Thursday, April 15, 2010

How to Crush Your Benchmark Returns

It seems to me to be more than a little ironic that in a 12-month period where Pinnacle has set records for absolute portfolio gains, where our clients are basically thrilled with the recovery of their personal balance sheets, and where portfolios have fully recovered to make new highs since the beginning of the bear market in October of 2007, that I find myself worried about our returns relative to our benchmarks. I have written at length about the vagaries of choosing a benchmark for diversified portfolios, and how outperformance can be made to appear or disappear based on randomly adding or subtracting asset classes from the benchmark portfolio.

Nevertheless, our managed accounts portfolios are trailing their benchmarks in terms of total return for the twelve month period.

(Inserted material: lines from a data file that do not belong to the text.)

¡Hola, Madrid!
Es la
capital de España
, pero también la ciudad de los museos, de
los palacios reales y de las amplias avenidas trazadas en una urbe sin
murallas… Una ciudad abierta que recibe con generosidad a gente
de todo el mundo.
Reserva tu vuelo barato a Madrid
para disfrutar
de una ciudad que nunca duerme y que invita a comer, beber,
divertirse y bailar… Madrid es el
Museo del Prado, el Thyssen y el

While this underperformance has occurred with less risk or volatility than the market (our risk-adjusted returns still look great compared to both the S&P 500 and cash), it seems to me that average investors remain focused on short-term returns. Therefore, it bears our scrutiny. With that in mind, I thought I would clear up this relative performance question by sharing the strategy that is most likely to crush our two asset class benchmark (S&P 500 Index and Barclay’s Aggregate Bond Index) going forward.

First, we need to abandon any approach to value investing since market values are a notoriously poor market timing indicator. When focused on shorter-term time horizons, any attempt to evaluate market valuation or the economic cycle is basically a waste of time. Next we need to abandon multiple asset classes in our portfolios and only own the S&P 500 Index in our managed accounts. Since this is the risk proxy in our benchmark portfolio, we will avoid the risk that international stocks, commodities, real estate, and other risk assets will underperform over any short-term time frame. Next, we need to make large asset allocation bets so that we maximize our infallible investment forecasts. Taking the portfolio to 100% cash or 100% equity will enable us to crush the benchmark portfolios at will (as long as we are always correct in our assessment of market direction). Just to be clear, we have no intention of doing any of the above since we believe that it constitutes a high risk, if not foolish, investment philosophy. I just thought it would be fun to see it on paper.